AI Agent-First Engineering

Synthesizes four sources from late 2025–early 2026: Claude Code Skills docs, Butter's Messy World of Deterministic Agents, OpenAI's Harness Engineering post, and Everything-Claude-Code. Click any node to learn more.

Overview

The mental model shift for agent-first engineering is simple to state and hard to internalize: stop writing code, start building environments. The agent writes the code. Your job is to give it the tools, context, and constraints to do that reliably.

The five chapters below trace the full arc — from understanding why agents are unreliable, through the landscape of solutions, into the specifics of Claude Code’s skill system, harness design principles from OpenAI’s production experience, and finally the community tooling that ties it together.

Chapter Notes

1. Foundations

An agent is an LLM in a loop: call a tool, observe the result, decide what to do next. The control flow is owned by the model — not hard-coded — which is both the source of its power and the source of unreliability. The same task, run twice, can produce completely different trajectories.

2. Determinism Strategies

Butter’s taxonomy covers nine approaches along a single axis: abstraction vs. control. Workflow builders give you full determinism but require specifying every step upfront. Response caching preserves the agent loop but is hardest to achieve at scale. Most practical systems land in the middle — explicit skill injection or code generation.

3. Claude Code Skills

Skills are prompt-based slash commands defined in SKILL.md files. The critical design decision is invocation control: who triggers the skill? Use disable-model-invocation: true for anything with side effects. Use context: fork to run a skill in an isolated subagent that doesn’t see the conversation history.

---
name: deploy
description: Deploy to production
disable-model-invocation: true
context: fork
---
Deploy $ARGUMENTS: run tests → build → push → verify.

4. Harness Engineering

OpenAI’s key lesson: treat AGENTS.md as a table of contents, not an encyclopedia. Keep it to ~100 lines with pointers to a structured docs/ directory. The deeper principle: anything not in the repository doesn’t exist for the agent.
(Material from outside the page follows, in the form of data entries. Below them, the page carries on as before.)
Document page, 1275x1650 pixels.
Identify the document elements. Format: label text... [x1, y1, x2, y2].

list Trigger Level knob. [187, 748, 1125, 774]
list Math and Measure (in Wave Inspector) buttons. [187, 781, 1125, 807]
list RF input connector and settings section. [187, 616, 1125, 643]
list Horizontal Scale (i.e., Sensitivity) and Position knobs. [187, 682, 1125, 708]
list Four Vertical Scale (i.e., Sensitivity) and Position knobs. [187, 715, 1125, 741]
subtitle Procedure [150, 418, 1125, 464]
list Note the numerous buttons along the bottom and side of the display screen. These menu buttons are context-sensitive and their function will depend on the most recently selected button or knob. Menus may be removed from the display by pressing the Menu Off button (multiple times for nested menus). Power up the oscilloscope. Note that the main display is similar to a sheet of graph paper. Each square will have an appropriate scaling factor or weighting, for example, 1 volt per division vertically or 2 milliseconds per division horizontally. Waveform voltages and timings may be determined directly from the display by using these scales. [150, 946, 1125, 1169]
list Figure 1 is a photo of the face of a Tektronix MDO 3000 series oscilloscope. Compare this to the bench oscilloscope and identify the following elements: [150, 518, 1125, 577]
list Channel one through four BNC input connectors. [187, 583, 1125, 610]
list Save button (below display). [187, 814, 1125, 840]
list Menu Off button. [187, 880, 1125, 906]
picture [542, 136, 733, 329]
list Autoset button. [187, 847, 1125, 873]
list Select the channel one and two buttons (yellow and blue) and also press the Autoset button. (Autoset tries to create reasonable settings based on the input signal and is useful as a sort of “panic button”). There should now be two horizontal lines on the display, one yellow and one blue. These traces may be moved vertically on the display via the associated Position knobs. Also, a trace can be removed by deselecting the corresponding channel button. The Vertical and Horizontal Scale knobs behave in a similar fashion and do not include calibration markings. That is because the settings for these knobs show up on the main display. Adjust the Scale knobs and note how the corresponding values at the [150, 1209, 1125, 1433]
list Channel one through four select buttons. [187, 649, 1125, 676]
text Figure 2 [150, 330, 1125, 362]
Architecture decisions, code review feedback, team conventions — encode them or lose them.

5. Production Systems

The Everything-Claude-Code toolkit closes the feedback loop: /learn extracts patterns from your sessions into instincts, /evolve clusters instincts into formal skills. This directly implements the “learned skills” approach from Chapter 2.

Token cost is real at scale. Default to sonnet, cap thinking at 10k tokens, and /compact at logical task boundaries — after research, after a milestone, never mid-implementation.